BACKGROUND AND AIMS
Parkinson’s disease dementia (PDD) and Lewy body dementia (LBD) are dementia syndromes that overlap in many clinical features, making their diagnosis difficult in clinical practice, particularly in advanced stages.1,2 The authors propose a highly predictive machine learning algorithm, based on noninvasive procedures and predicators easy to attain within the clinic, to identify these disorders.
METHODS
The algorithm was developed using datasets from two specialised memory centres, employing a sample of 58 PDD and 28 DLB patients whose diagnostic follow-up was available for at least 3 years after the baseline assessment.
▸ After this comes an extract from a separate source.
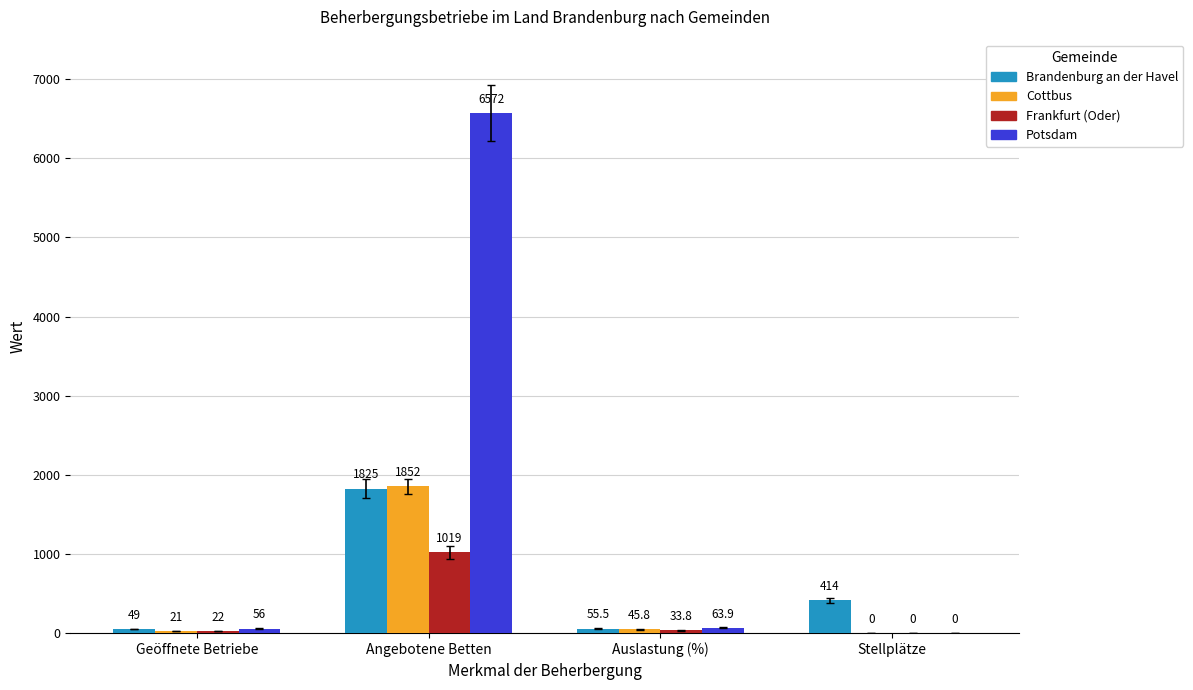

How many categories are shown in the chart?

4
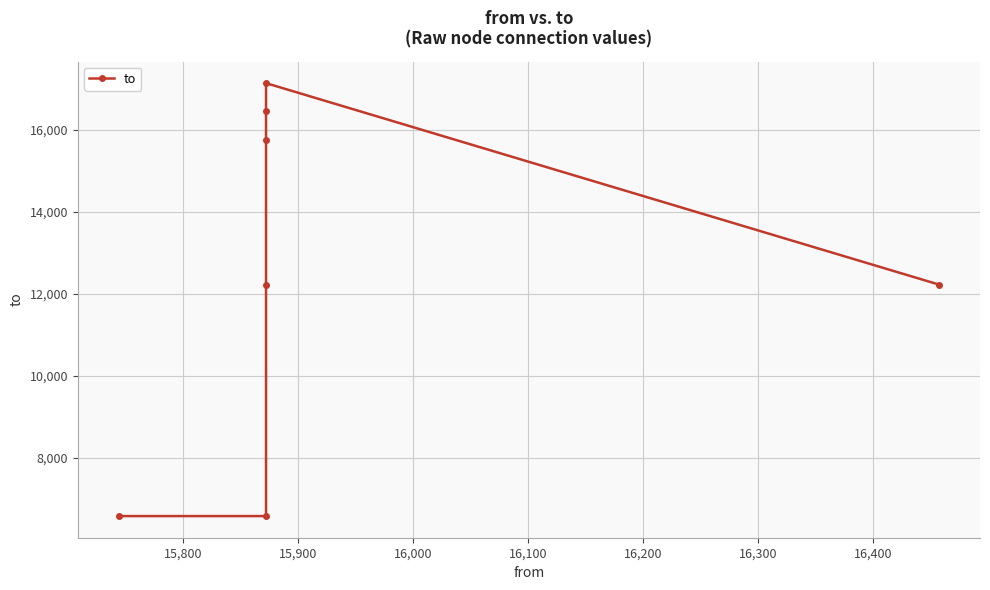

What is the approximate value at 15,900, to the nearest 100?

12200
A restricted set of information regarding clinico-demographic characteristics and six neuropsychological tests (Mini–Mental State Examination [MMSE], Parkinson’s Disease-Cognitive Rating Scale [PD-CRS], Brief Visuospatial Memory Test-Revised [BVMT-R], Symbol Digit Modalities Test [SDMT], Wechsler Adult Intelligence Scale [WAIS], Trail Making Test [TMT] Parts A and B) were used as predictors. Two classification algorithms (logistic regression and K-Nearest Neighbors) were investigated for their ability to successfully predict whether patients had PDD or LBD.
RESULTS
The K-Nearest Neighbors classification model scored an accuracy of 91.2% of overall cases based on the 15 best clinical and cognitive features, achieving 96.42% sensitivity and 67.00% specificity on discriminating between the two conditions. Regarding the binomial logistic regression classification model, it achieved an accuracy of 87.50% on average based on the 15 best features, showing 93.93% sensitivity and 57.00% specificity. Previous machine learning studies achieved promising results for predicting other types of dementia;3,4 however, these models have been shown to have moderate discriminatory capabilities with area under the curve (AUC) ranging from 0.60 to 0.78. The accuracy of 91.2% AUC and a sensitivity of 96.0% in the authors’ model indicates that this version is able to prescreen patients for follow-up diagnosis or evaluate their suitability for clinical trials. Most of the previous models cannot address the issue of lack of precision in data collection, limiting their performance and generalisability to other settings. Furthermore, because each work used different methods (e.g., bagging decision tree, support vector machine, nearest mean classifiers), no safe conclusion can be made concerning the most suitable model to use in clinical practice. Nevertheless, the results obtained support the application of the proposed algorithm in clinical practice for clinicians in PDD and DLB diagnosis.
CONCLUSION
The proposed algorithm has a high prognostic performance to predict PDD and LBD with high accuracy using easy to calculate neuropsychological scores. Furthermore, it improves the recruitment in clinical trials, which could potentially be used as additional decision-making tool in clinical practice.